In German, Hovawart means "watchman of the farm." In the United States, it means loyalty, power and reliability. This rare, elegant dog breed is wonderfully versatile -- easily trained for guarding, tracking, search and rescue, and livestock work.

As pet dogs, Hovawarts are as docile as Golden Retrievers -- a trait likely derived from Newfoundland ancestors -- and offer the alertness and protective instincts of a German Shepherd Dog, another of the Hovawart 's ancestors. Similar to the German Shepherd Dog in size and temperament, the Hovawart dotes on the family but tends to be a one-person dog.

"They are devoted, easy to train. Very observant and always with you," says Christa Wendblandt, a fancier in Vallejo, Calif.

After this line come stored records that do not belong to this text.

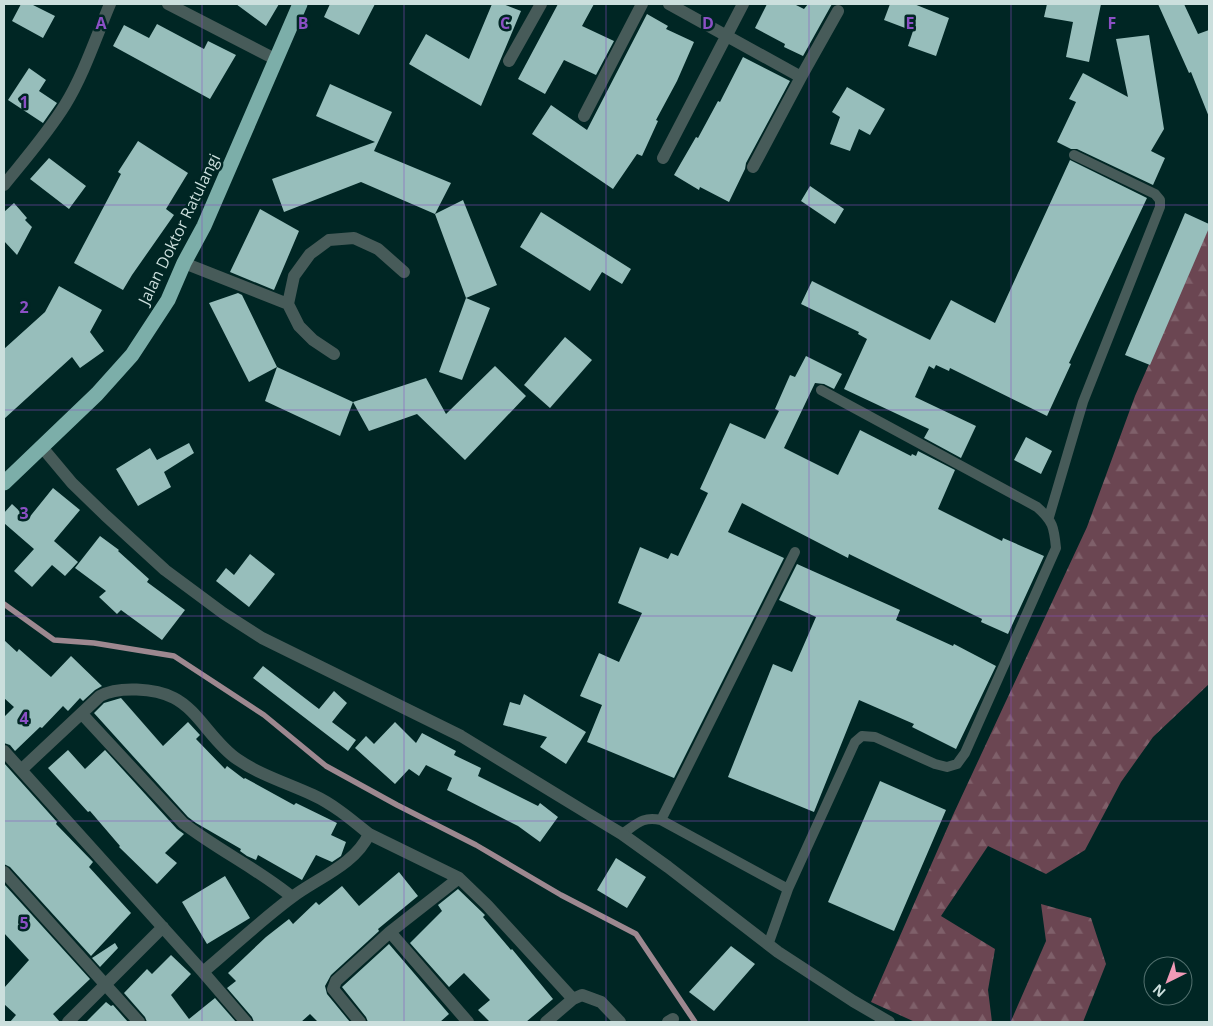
<svg xmlns="http://www.w3.org/2000/svg" width="1213" height="1026" viewBox="0 0 1213 1026" font-family="'Open Sans',sans-serif">
	<style>
		.forest { fill: url(#forest-firs) }
		.lines { fill: none; stroke-linecap: round; stroke-linejoin: round }
		.stream { stroke: #9d8890; stroke-width: 5.5 }
		.building { fill: #97bebb }
		.lane { stroke: #475b59; stroke-width: 10 }
		.street { stroke: #475b59; stroke-width: 12 }
		.highway { stroke: #7caea9; stroke-width: 15 }
		.grid { fill: none; stroke: #8b50c5; stroke-width: 1; stroke-opacity: 0.55 }
		.labels { text-anchor: middle; dominant-baseline: central; stroke-width: 5; stroke-linejoin: round; paint-order: stroke }
		.street-label { font-size: 16px; fill: #cbdfdd; stroke: #002624 }
		.grid-label { font-size: 16px; text-anchor: middle; font-weight: bold; fill: #8b50c5; stroke: #002624; stroke-width: 5; stroke-linejoin: round; paint-order: stroke }
	</style>
	<defs>
		<pattern id="forest-firs" width="22" height="20" patternUnits="userSpaceOnUse" patternTransform="scale(1.25)"><rect width="22" height="20" fill="#6b4652"/><path d="M5 1l3.5 6h-7zM16 11l3.5 6h-7z" fill="#7f606a"/></pattern>
	</defs>
	<rect width="100%" height="100%" fill="#002624"/>
	<path class="forest" d="M1209,227v457l-56,53 -32,45 -36,68 -39,24 -58,-28 -47,70 54,33 -7,41 4,32h-77l-44,-20 82,-187 134,-288 48,-131z
		M1041,904l50,14 15,46 -23,58h-83l11,-1 35,-80z"/>
	<g class="lines">
		<path class="stream" d="M4,604l50,36 40,3 80,13 90,59 62,51 71,39 79,40 85,50 75,39 59,88"/>
	</g>
	<path class="building" d="M21,4h10l24,12 -12,22 -31,-17z
		M236,4h43l-13,22z
		M330,4h45l-16,31 -35,-18z
		M492,4h11l18,7 -40,95 -72,-42 17,-30 43,25z
		M558,4h36l-12,22 32,15 -18,34 -32,-15 -19,34 -27,-15z
		M767,4h27l10,5 4,-5h24l-29,52 -19,-9 1,-3 -30,-16z
		M890,4h24l35,14 -13,38 -28,-10 5,-15 -29,-11z
		M1047,4h54l-12,58 -23,-5 7,-35 -29,-5z
		M1158,4h26l14,30 11,-4v87l-18,-45 -2,1z
		M647,14l21,12 -2,3 28,13 -17,39 -21,39 2,1 -16,35 -5,-2 -24,35 -81,-55 19,-29 36,25z
		M157,24l47,25 4,-8 28,14 -26,44 -97,-53 11,-21 25,13z
		M1149,35l15,94 -13,22 14,7 -12,27 -76,-36h-6l-14,-7 19,-40 -7,-3 14,-26 45,24 -12,-58z
		M743,57l47,24 -44,82 -1,6 -16,33 -29,-15 -1,3 -25,-15 22,-38 2,1 20,-37 2,1z
		M29,68l17,12 -7,11 18,12 -14,20 -35,-23z
		M330,84l62,28 -18,39 77,32 -16,31 -74,-32 -77,30 -12,-33 103,-37 -59,-26z
		M847,87l38,22 -15,26 -11,-6 -9,22 -20,-7 10,-27 -8,-5z
		M138,141l50,32 -22,36 8,6 -42,60 -9,15 -49,-27 47,-89 -3,-2z
		M49,158l37,28 -17,23 -39,-30z
		M1070,160l77,38 -78,165 2,1 -24,52 -97,-48 -1,3 -13,-6 -2,4 -5,-3 -14,31 61,29 -15,32 -37,-20 5,-9 -85,-40 23,-50 -9,-5 1,-2 -58,-28 11,-23 118,59 21,-40 44,23z
		M810,186l34,23 -9,15 -34,-23z
		M463,200l34,85 -31,13 -31,-84z
		M14,203l13,15 -2,2 7,7 -15,28 -13,-14v-29z
		M260,209l39,22 -25,59 -44,-18z
		M541,212l90,57 -9,15 -20,-12 -12,19 -70,-44z
		M1185,213l24,11v4l-59,137 -25,-10z
		M59,286l43,24 -12,22 14,19 -24,17 -8,-11 -68,62v-70l41,-37z
		M238,293l4,2 35,72 -28,15 -40,-79z
		M466,298l24,10 -28,72 -23,-8z
		M565,337l27,23 -42,48 -26,-23z
		M806,356l36,18 -8,15 -10,-5 -9,-1 -31,65 54,27 22,-45 51,26 1,-2 4,2 2,-5 37,19 -17,39 64,32 1,-3 41,18 -36,78 -27,-12 1,-3 -133,-65 -1,4 -106,-55 -14,29 56,26 -110,220 -87,-36 15,-37 -22,-9 19,-43 20,9 23,-49 -24,-10 22,-56 28,12 3,-6 7,3 30,-63 -8,-4 30,-66 35,16 14,-28 -4,-2 15,-34 5,2z
		M495,366l31,30 -61,64 -48,-46 -48,17 -16,-29 73,-24 20,36z
		M277,367l76,35 -13,34 -75,-35z
		M1026,437l26,14 -11,23 -27,-14z
		M189,443l5,10 -30,19 7,15 -33,19 -22,-37 34,-21 7,12z
		M53,488l27,22 -26,31 24,21 -13,14 -13,-11 -20,22 -18,-16 20,-22 -30,-26v-10l8,-9 16,15z
		M100,536l19,14 -1,1 31,28 -2,3 38,28 -23,30 -41,-30 -4,4 -18,-17 7,-6 -31,-23z
		M250,554l25,20 -26,33 -33,-26 10,-13 8,7z
		M797,564l103,46 -4,10 57,26 1,-2 42,22 -40,83 -44,-22 2,-3 -55,-24 -45,112 -86,-35 45,-113 19,8 24,-55 -37,-17z
		M4,640l13,12 2,-3 32,28 20,-21 31,30 -7,4 -12,11 -3,-3 -12,13 -5,-5 -21,22 -2,-1 -25,24 -5,-6 -6,-2v-26l10,-10 -10,-9z
		M263,666l56,43 15,-18 13,12 -15,19 24,18 -8,11 -95,-73z
		M524,694l62,38 -20,32 -26,-17 7,-10 -44,-12 7,-23 10,3z
		M121,698l42,48 25,-24 12,13 -4,4 29,30 2,-3 17,13 1,-1 49,27 2,-2 41,20 -6,12 15,7 -5,14 -9,6 -16,-7 -14,25 -44,-25 -2,5 -9,-4 -7,-5 1,-2 -45,-26 -8,-6 -94,-104 10,-10z
		M395,722l21,21 6,-10 34,18 -2,4 27,13 -3,8 60,30 2,-3 18,14 -18,25 -22,-16 -71,-36 5,-12 -26,-13 -7,11 -10,-7 -14,15 -40,-36 11,-12 8,8z
		M68,750l17,19 20,-19 72,79 7,5 -19,19 12,10 -20,21 -38,-37 1,-1 -30,-35 -2,1 -40,-44z
		M4,763l53,59 -1,2 37,38 -4,5 42,46 -40,43 -81,-89 -6,-3z
		M880,781l66,29 -52,121 -66,-29z
		M616,858l30,19 -19,31 -30,-18z
		M399,872l19,24 -40,33 1,2 -48,44 -6,11 2,8 23,28h-32l-8,-8 -9,8h-47l-2,-5 -25,-29 9,-7 -8,-8 38,-36 23,-18 4,5 23,-22 3,3 23,-19 17,20z
		M225,876l25,42 -43,26 -25,-42z
		M4,884l86,95 -37,35 7,8h-50l6,-7 -12,-11v-16l25,-28 -25,-27z
		M458,889l27,26 -2,2 28,33 1,-1 41,50 -27,23h-36l-12,-12 12,-10 -26,-27 -15,14 -39,-44 32,-32 -4,-6z
		M115,943l3,5 -18,19 -8,-9z
		M389,944l60,70 -9,8h-72l-2,-5 -24,-30z
		M731,946l24,18 -41,47 -25,-19z
		M171,955l20,19 -20,21 18,24 26,-21 21,24h-89l-2,-5 -21,-24 23,-24 5,5z
		M106,1002l5,4 2,-1 15,17h-42z"/>
	<g class="lines">
		<path class="lane" d="M1049,517l34,-115 77,-195v-7l-5,-6 -81,-39
			M661,820l134,-268
			M622,834c15,-10 20,-18 39,-14l127,69
			M768,945l20,-56 67,-147 7,-6 13,1 60,27 12,3 10,-3 8,-11 91,-205c-2,-21 -3,-27 -19,-41l-216,-117"/>
		<path class="street" d="M168,4l107,55
			M669,4l132,73
			M509,61l32,-57
			M584,116l58,-112
			M663,158l80,-154
			M753,167l48,-90 37,-66
			M4,185c21,-26 43,-51 61,-80 19,-31 31,-68 45,-101
			M184,263l104,41
			M334,354l-21,-14 -14,-14 -11,-22 6,-28 16,-22 19,-14 25,-2 24,11 26,23
			M41,446l31,37 33,32 60,55 58,43 39,25 199,98 126,77 35,21 46,33 110,85 75,49 36,21
			M82,714l101,109c35,27 75,46 109,74
			M4,751l199,221 43,50
			M21,770l79,-74c18,-10 55,-8 74,2 24,12 39,45 63,61 23,16 50,24 76,36 20,9 39,25 56,39 -14,31 -52,44 -78,64 -31,23 -59,50 -88,74
			M369,834l90,44 28,27 86,94
			M4,872l135,150
			M390,932l69,-54
			M68,1022l95,-95
			M360,1022l-27,-33 3,-8 54,-49 78,90
			M546,1022l27,-23 9,-4 19,7 19,20
			M668,1022l5,-3"/>
		<path class="highway" d="M4,483l93,-89 35,-39 36,-55 16,-37 20,-37 96,-222"/>
	</g>
	<path class="grid" d="M202,4v1018M404,4v1018M606,4v1018M809,4v1018M1011,4v1018M4,205h1205M4,410h1205M4,616h1205M4,821h1205"/>
	<g class="labels">
		<g class="street-label">
			<text transform="translate(179 229) rotate(-64)">Jalan Doktor Ratulangi</text>
		</g>
	</g>
	<g class="grid-label">
		<text x="101" y="29">A</text>
		<text x="303" y="29">B</text>
		<text x="505" y="29">C</text>
		<text x="708" y="29">D</text>
		<text x="910" y="29">E</text>
		<text x="1112" y="29">F</text>
		<text x="24" y="108">1</text>
		<text x="24" y="313">2</text>
		<text x="24" y="519">3</text>
		<text x="24" y="724">4</text>
		<text x="24" y="929">5</text>
	</g>
	<rect width="1213" height="1026" fill="none" stroke="#cbdfdd" stroke-width="10"/>
	<g transform="translate(1168 981) rotate(222)"><circle r="24" fill="#002624" stroke="#51706e"/>
	<path d="M0-4L9 19L0 12L-9 19Z" fill="#f09ab7"/>
	<text y="-8" font-size="14" font-weight="bold" text-anchor="middle" fill="#cbdfdd">N</text>
	</g>
</svg>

In 1922, creative German dog fanciers collaborated to re-create the sturdy, powerful, multipurpose working dogs featured in paintings depicting village life in the Middle Ages. A thorough search of remote German valleys turned up several dogs that fit the type. They were crossed with German Shepherd Dogs, Kuvaszoks, Newfoundlands and Leonbergers. In 1937, after more than 10 years of selective breeding, the Federation Cynologique Internationale recognized the Hovawart as a dog breed.

Hovawart  puppies are playful and extremely interested in their environment. Adults are kind and self-confident. Hovawart  handlers report a good nose for tracking and an impressive ability to handle the stress of advanced training.

This active dog breed needs long walks or runs and stimulating activities every day.